White mold is one costly disease that is particularly prevalent in fields with high yield potential. This is because practices such as high plant populations, narrow row spacing, and varieties with an early canopy closure are frequently used in high yield potential situations and are conducive to white mold development. While fungicides can help protect soybean plants from diseases, Iowa State University Extension cautions that applications after R3 will likely not be effective at controlling white mold, urging growers instead to make the application earlier at a R1 or R2 timing.
Fields should also be scouted for insect pressure during this growth stage as well, as pests such as soybean aphids and bean leaf beetles can quickly reach economic thresholds and require action. Soybean aphids are a particularly unpredictable pest. While they once followed a reliable every-other-year pattern, Dr. Kelley Tilmon, associate professor of entomology at The Ohio State University, says soybean aphids can actually emerge every year if conditions are favorable. To stay ahead of a potential problem, University of Minnesota Extension recommends scouting through R6.5, sampling at least 20-30 plants per field and monitoring infected fields at least every 7-10 days.

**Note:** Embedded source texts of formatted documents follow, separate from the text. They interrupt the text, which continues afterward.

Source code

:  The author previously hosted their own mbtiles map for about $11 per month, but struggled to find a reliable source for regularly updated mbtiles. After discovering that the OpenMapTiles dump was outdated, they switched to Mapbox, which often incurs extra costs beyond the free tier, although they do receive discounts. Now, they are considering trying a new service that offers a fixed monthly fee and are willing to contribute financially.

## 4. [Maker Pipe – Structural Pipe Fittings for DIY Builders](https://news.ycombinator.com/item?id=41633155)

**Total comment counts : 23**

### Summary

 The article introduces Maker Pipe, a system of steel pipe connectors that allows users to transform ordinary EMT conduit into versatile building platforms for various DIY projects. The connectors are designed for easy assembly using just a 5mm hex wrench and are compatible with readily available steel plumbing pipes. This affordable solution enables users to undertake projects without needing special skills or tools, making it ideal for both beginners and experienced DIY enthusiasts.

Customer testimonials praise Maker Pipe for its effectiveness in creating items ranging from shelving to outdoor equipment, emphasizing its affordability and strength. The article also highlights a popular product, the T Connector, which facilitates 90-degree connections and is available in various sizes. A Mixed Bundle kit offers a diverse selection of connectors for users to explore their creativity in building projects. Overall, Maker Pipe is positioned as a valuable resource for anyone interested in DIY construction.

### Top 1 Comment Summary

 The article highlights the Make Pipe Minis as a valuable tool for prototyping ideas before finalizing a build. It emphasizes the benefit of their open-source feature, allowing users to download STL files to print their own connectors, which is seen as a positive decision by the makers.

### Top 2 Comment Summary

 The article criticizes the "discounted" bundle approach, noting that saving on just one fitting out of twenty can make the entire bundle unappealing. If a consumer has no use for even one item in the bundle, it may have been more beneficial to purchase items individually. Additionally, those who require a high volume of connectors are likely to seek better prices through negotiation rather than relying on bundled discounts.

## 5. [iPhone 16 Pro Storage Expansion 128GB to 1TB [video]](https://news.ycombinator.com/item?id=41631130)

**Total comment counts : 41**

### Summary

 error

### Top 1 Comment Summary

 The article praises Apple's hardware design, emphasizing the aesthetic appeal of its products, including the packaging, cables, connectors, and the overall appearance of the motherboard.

A fungicide-insecticide tank mix can help growers manage both diseases and insects while saving time and fuel costs. Two products we recommend in soybeans for the R2 growth stage are Miravis® Neo fungicide and Endigo® ZC insecticide. Miravis Neo helps soybeans reach full yield potential with 3 active ingredients –propiconazole, azoxystrobin and Adepidyn® technology – that provide improved preventive and curative control of key diseases, including white mold suppression. Endigo ZC delivers extended residual control of key foliar insect pests in soybeans such as soybean aphid, Japanese beetles, stink bugs and bean leaf beetle, resulting in higher potential yields.
There are plenty of diseases and insects that threaten soybean plants, but with strong products to protect them, plants will be one step closer to maxing out their yield potential.